▶ _Problem description_
Say how many lines in the listing contain the string "炒股配资要求", giving the number alone.
──────
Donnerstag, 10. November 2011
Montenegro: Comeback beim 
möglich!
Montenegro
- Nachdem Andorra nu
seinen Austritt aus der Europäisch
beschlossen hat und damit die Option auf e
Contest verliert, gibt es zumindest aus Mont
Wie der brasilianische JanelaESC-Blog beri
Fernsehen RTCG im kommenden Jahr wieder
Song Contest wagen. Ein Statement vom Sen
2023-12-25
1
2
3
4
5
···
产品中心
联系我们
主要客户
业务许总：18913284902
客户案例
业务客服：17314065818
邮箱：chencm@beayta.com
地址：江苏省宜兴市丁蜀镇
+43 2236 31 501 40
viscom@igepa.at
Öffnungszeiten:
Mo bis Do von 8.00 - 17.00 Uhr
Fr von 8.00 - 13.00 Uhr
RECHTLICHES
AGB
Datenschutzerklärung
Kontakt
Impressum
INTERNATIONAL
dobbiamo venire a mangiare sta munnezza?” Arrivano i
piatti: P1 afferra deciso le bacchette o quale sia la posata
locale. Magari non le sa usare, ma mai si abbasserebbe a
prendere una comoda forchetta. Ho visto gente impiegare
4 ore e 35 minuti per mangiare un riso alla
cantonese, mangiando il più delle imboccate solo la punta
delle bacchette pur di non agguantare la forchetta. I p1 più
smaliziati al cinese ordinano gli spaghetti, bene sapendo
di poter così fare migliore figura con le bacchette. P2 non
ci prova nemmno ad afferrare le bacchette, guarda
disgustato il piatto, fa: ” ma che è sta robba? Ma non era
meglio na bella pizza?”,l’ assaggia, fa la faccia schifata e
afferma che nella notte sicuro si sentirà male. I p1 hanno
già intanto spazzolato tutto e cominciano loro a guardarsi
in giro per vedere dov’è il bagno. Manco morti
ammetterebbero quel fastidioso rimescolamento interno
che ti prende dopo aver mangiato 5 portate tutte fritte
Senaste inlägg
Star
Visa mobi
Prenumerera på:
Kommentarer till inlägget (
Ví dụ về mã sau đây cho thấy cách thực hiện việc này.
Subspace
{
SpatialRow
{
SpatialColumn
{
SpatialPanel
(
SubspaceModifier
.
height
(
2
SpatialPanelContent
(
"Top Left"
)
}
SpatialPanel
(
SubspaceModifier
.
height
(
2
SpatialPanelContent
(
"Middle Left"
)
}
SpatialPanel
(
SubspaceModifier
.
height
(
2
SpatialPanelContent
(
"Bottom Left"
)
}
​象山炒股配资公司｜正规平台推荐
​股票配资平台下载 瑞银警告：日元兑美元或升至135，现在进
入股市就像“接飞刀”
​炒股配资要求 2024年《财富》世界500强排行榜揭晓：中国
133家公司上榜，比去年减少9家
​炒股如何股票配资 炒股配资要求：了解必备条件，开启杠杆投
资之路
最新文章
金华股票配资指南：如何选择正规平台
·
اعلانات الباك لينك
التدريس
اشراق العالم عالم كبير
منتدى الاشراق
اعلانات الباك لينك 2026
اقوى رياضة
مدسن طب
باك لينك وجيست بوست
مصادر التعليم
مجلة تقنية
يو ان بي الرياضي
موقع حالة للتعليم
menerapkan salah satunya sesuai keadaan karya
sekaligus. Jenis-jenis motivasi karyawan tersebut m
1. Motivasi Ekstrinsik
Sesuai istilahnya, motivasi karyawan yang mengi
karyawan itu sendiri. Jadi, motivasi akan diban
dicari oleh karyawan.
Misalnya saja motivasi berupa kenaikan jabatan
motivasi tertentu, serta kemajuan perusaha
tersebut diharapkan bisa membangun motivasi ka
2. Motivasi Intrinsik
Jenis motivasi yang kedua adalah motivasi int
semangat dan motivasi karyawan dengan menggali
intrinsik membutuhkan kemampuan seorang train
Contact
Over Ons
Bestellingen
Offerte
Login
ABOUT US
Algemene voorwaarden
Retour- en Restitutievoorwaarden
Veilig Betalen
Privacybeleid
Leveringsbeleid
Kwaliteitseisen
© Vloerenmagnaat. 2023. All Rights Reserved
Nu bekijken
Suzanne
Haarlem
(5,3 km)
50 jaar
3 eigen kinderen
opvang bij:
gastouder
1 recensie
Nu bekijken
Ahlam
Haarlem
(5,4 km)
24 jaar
──────
▶ _The answer_
2